Implement a Stack That Supports O(1) Time Retrieval of Maximum Value

Implement a Stack That Supports O(1) Time Retrieval of Maximum Value

Problem Description
Design a stack that supports standard push and pop operations, and also supports retrieving the maximum value in the stack in O(1) time.

Solution Approach
Standard stack operations push and pop are O(1), but retrieving the maximum value requires traversing the entire stack, which has a time complexity of O(n). To achieve O(1) time retrieval of the maximum value, we can use an auxiliary stack to synchronously record the maximum value for each state.

Detailed Implementation Steps

  1. Data Structure Design

    • Use two stacks:
      • dataStack: The main stack storing the actual data.
      • maxStack: An auxiliary stack storing the current maximum value.

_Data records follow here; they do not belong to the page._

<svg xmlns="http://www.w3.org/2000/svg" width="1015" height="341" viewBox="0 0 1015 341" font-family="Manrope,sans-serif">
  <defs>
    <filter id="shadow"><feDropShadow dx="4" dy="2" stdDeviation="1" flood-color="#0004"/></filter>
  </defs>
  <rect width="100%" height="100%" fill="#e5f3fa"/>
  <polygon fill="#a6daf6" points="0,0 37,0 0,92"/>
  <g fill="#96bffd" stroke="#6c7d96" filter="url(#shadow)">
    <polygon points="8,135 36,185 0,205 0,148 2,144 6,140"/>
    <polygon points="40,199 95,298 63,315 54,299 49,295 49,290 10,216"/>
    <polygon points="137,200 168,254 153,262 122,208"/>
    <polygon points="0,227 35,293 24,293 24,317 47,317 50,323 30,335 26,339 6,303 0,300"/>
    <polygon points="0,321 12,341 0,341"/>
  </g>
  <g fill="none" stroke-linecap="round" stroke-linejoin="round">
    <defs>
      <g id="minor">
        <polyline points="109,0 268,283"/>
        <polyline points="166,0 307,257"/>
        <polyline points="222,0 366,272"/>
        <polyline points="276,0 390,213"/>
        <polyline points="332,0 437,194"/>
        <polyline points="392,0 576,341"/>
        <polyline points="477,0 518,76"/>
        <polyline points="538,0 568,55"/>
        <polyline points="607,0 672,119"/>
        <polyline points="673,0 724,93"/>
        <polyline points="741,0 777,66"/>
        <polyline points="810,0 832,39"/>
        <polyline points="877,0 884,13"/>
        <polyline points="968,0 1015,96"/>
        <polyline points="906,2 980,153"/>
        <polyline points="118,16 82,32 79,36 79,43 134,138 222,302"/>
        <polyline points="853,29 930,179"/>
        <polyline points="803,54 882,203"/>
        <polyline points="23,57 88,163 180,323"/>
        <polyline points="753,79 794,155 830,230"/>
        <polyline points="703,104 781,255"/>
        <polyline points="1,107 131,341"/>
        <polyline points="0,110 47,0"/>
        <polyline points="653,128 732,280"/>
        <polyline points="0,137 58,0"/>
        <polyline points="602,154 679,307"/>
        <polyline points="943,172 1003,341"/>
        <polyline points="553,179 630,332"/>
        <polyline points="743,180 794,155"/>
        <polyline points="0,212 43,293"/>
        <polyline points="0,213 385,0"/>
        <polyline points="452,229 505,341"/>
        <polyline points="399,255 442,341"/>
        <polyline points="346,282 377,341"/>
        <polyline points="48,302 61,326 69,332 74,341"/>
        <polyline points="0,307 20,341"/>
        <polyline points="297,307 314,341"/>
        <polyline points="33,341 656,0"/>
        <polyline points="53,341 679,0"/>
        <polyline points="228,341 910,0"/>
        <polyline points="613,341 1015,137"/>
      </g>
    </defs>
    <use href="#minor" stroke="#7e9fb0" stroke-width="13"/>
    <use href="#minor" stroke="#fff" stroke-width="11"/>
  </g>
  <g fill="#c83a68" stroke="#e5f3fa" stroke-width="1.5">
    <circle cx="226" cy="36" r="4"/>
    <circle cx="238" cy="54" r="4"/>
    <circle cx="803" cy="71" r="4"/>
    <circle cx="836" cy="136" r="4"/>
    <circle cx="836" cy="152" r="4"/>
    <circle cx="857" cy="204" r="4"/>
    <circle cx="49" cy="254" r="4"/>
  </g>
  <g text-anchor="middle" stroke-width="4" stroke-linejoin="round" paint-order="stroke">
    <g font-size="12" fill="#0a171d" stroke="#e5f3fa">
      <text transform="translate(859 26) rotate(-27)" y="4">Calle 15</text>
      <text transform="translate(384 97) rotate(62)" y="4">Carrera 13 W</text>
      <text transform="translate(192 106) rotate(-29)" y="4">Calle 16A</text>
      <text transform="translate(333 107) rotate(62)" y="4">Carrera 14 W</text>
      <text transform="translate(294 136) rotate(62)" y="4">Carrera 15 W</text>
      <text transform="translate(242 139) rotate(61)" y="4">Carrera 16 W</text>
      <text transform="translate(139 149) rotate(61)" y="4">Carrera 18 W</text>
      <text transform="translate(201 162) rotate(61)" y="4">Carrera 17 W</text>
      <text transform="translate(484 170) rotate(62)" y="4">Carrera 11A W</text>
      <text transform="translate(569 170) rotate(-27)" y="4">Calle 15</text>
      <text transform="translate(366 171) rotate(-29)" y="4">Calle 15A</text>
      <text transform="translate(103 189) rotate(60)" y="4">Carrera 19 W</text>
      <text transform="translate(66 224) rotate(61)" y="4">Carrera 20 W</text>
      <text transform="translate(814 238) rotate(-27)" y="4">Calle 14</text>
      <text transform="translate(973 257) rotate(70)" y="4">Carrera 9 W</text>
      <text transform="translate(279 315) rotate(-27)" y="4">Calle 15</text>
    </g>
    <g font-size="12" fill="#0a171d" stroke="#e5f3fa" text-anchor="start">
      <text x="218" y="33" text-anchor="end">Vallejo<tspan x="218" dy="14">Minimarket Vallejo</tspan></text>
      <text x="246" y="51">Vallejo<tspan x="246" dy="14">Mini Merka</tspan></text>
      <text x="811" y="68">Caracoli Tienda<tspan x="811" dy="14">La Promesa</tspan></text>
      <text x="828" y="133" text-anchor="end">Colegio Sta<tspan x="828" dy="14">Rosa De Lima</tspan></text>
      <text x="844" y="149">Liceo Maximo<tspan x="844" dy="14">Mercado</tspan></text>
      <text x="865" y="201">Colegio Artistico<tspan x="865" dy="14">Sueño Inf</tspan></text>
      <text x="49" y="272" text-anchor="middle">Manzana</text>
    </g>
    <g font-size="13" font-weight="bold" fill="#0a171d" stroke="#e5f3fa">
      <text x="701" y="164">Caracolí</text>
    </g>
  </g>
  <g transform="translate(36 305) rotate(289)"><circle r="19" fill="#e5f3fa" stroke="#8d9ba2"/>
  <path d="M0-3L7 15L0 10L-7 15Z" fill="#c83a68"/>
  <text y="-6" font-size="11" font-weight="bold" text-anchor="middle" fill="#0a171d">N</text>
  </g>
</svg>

Its top always corresponds to the maximum value in the current state of the main stack.

  2. Implementation of Push Operation

    • Push the new element onto dataStack.
    • Compare the new element with the top element of maxStack:
      • If maxStack is empty, directly push the new element onto maxStack.
      • Otherwise, push the larger value between the new element and the top element of maxStack onto maxStack.
    • Time Complexity: O(1)

  3. Implementation of Pop Operation

    • Pop the top elements from both dataStack and maxStack simultaneously.
    • Return the element popped from dataStack.
    • Time Complexity: O(1)

  4. Implementation of getMax Operation

    • Directly return the top element of maxStack (without popping it).
    • Time Complexity: O(1)

Complete Code Example (Java)

class MaxStack {
    private Stack<Integer> dataStack;
    private Stack<Integer> maxStack;

    public MaxStack() {
        dataStack = new Stack<>();
        maxStack = new Stack<>();
    }
    
    public void push(int x) {
        dataStack.push(x);
        if (maxStack.isEmpty()) {
            maxStack.push(x);
        } else {
            maxStack.push(Math.max(x, maxStack.peek()));
        }
    }
    
    public int pop() {
        maxStack.pop();
        return dataStack.pop();
    }
    
    public int top() {
        return dataStack.peek();
    }
    
    public int getMax() {
        return maxStack.peek();
    }
}

Example Walkthrough
Operation sequence: push(3), push(5), push(2), getMax(), pop(), getMax()

Execution process:

  1. push(3)

    • dataStack: [3]
    • maxStack: [3] (current maximum: 3)

  2. push(5)

    • dataStack: [3,5]
    • maxStack: [3,5] (compare 5 and 3, take the larger value 5)

  3. push(2)

    • dataStack: [3,5,2]
    • maxStack: [3,5,5] (compare 2 and 5, take the larger value 5)

  4. getMax() → returns 5 (top of maxStack)

  5. pop()

    • dataStack pops 2 → [3,5]
    • maxStack pops 5 → [3,5]
    • returns 2

  6. getMax() → returns 5 (top of maxStack)

Complexity Analysis

  • Time Complexity: All operations are O(1).
  • Space Complexity: O(n), as the auxiliary stack requires extra space.

Key Points

  • The auxiliary stack operates synchronously with the main stack (push and pop together).
  • The size of the auxiliary stack always matches that of the main stack.
  • Each push operation stores the maximum value of all current elements in the main stack into the auxiliary stack.
  • This design ensures that the current maximum value of the stack can always be retrieved directly at any time.